_Work instructions:_ Look below for the line with "potted plant [819,206,894,293] -> none" and the line with "none -> radio [763,270,907,364]"; repeat exactly those two lines and all lines between them, but no pictures.

Object state comparisons:

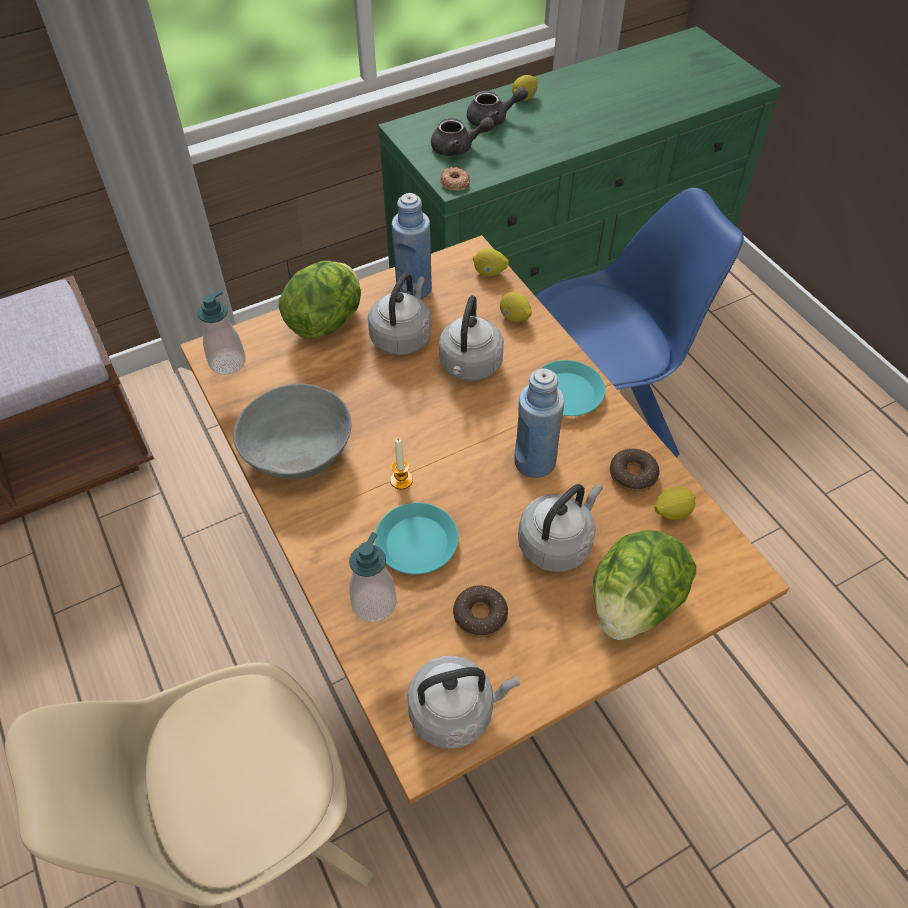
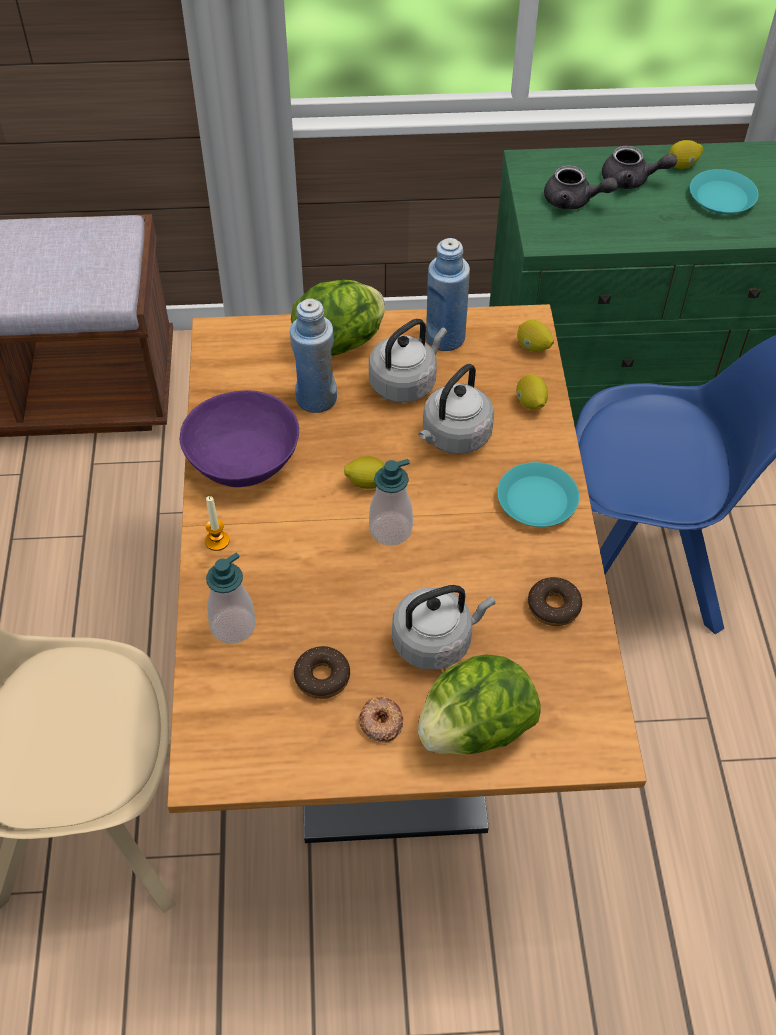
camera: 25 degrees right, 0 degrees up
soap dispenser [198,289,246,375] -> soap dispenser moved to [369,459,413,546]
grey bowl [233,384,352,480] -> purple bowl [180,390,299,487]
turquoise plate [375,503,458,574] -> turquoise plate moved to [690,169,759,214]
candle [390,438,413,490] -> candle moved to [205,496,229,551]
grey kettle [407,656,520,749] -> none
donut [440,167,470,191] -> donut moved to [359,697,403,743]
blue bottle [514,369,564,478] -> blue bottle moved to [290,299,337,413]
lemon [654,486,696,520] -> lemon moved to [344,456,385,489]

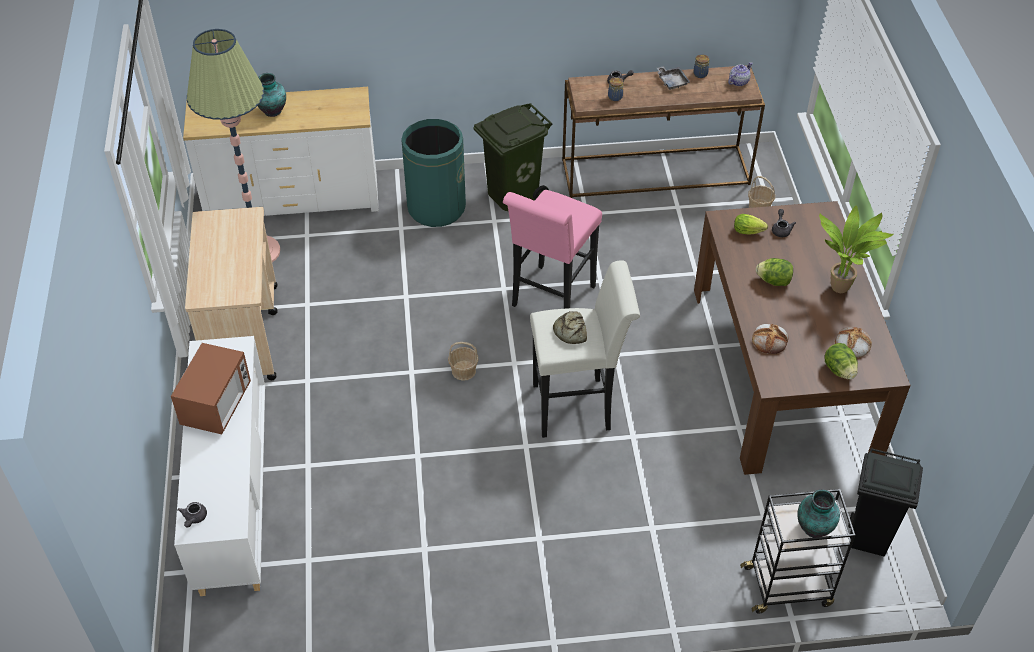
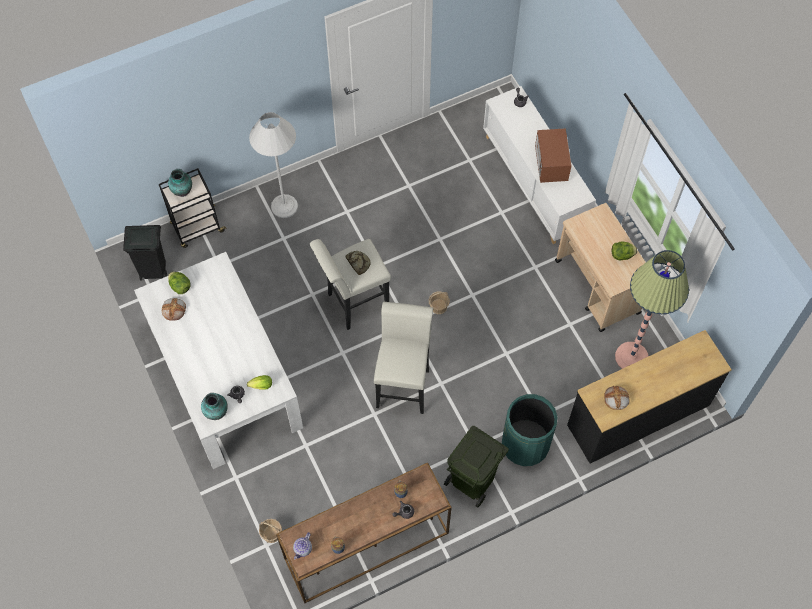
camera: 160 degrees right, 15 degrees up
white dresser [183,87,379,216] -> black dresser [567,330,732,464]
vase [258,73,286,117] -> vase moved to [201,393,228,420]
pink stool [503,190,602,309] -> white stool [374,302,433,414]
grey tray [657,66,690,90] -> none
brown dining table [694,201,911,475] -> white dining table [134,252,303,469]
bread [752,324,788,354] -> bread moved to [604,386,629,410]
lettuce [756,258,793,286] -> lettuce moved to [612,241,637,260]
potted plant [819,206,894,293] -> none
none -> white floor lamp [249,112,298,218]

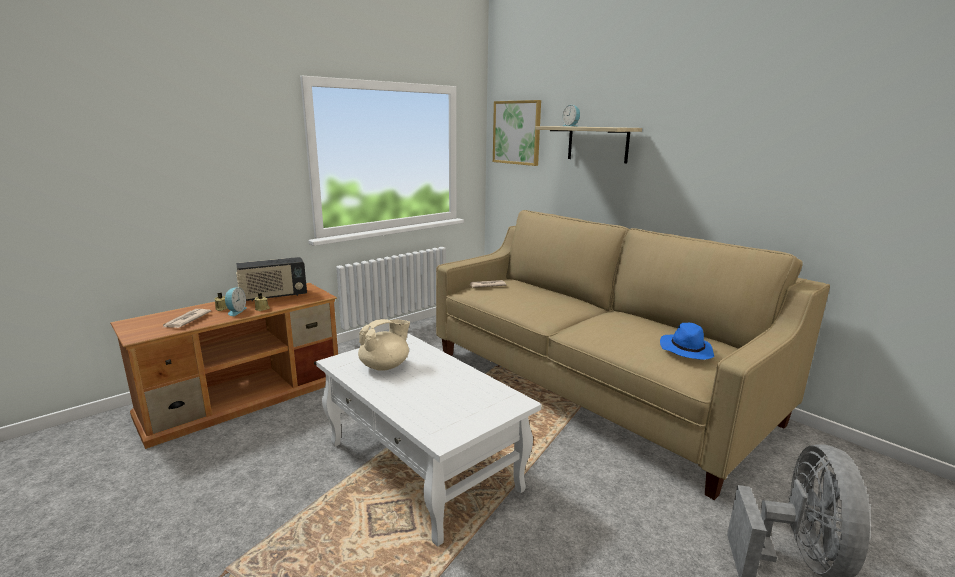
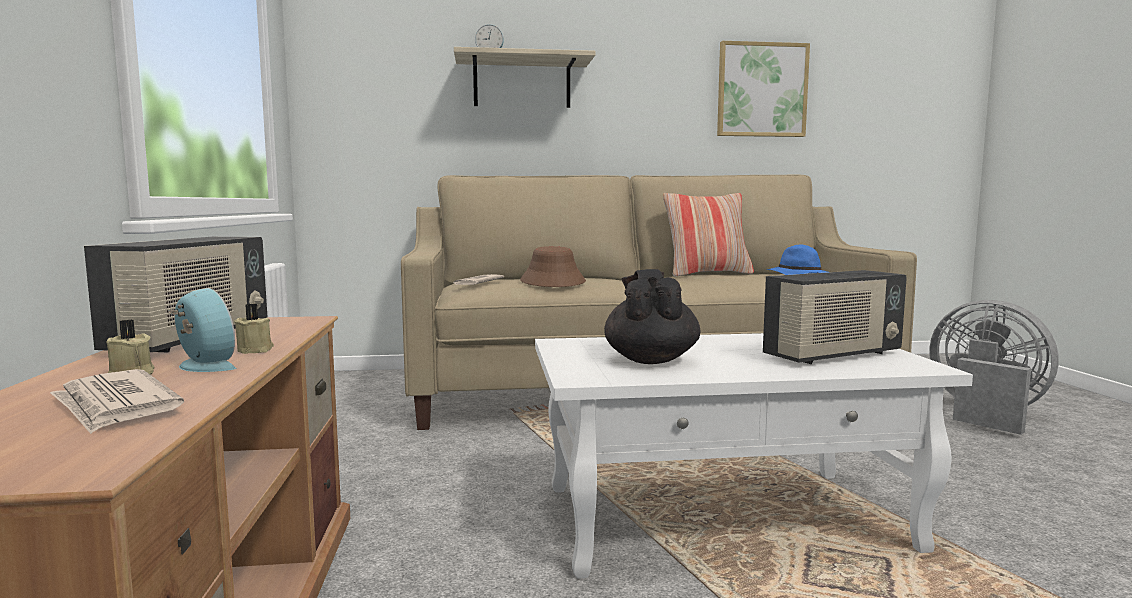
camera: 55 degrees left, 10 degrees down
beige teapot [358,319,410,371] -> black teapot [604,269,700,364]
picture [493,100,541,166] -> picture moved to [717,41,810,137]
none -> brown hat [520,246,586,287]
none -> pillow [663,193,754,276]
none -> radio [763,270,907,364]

==

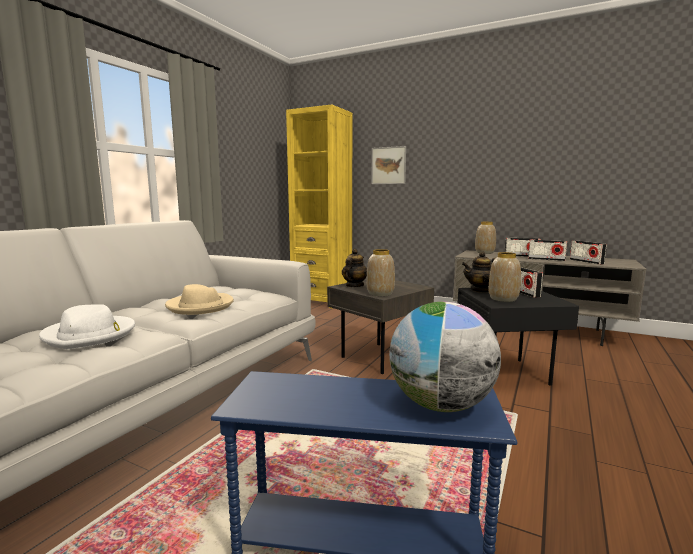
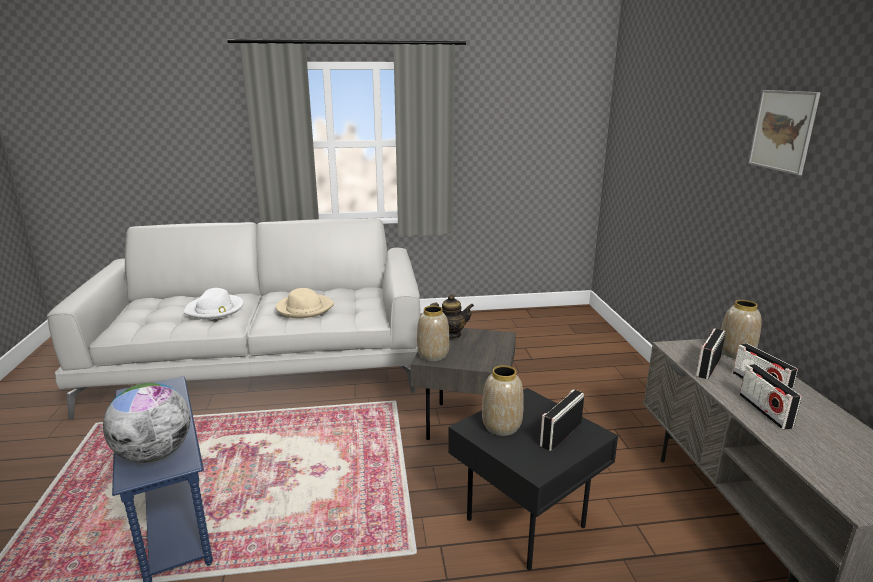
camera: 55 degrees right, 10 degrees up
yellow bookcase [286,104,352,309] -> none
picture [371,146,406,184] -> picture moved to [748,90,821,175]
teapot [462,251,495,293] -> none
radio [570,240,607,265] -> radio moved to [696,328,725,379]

_Expected output:_
potted plant [819,206,894,293] -> none
none -> white floor lamp [249,112,298,218]

camera: 55 degrees left, 10 degrees down
beige teapot [358,319,410,371] -> black teapot [604,269,700,364]
picture [493,100,541,166] -> picture moved to [717,41,810,137]
none -> brown hat [520,246,586,287]
none -> pillow [663,193,754,276]
none -> radio [763,270,907,364]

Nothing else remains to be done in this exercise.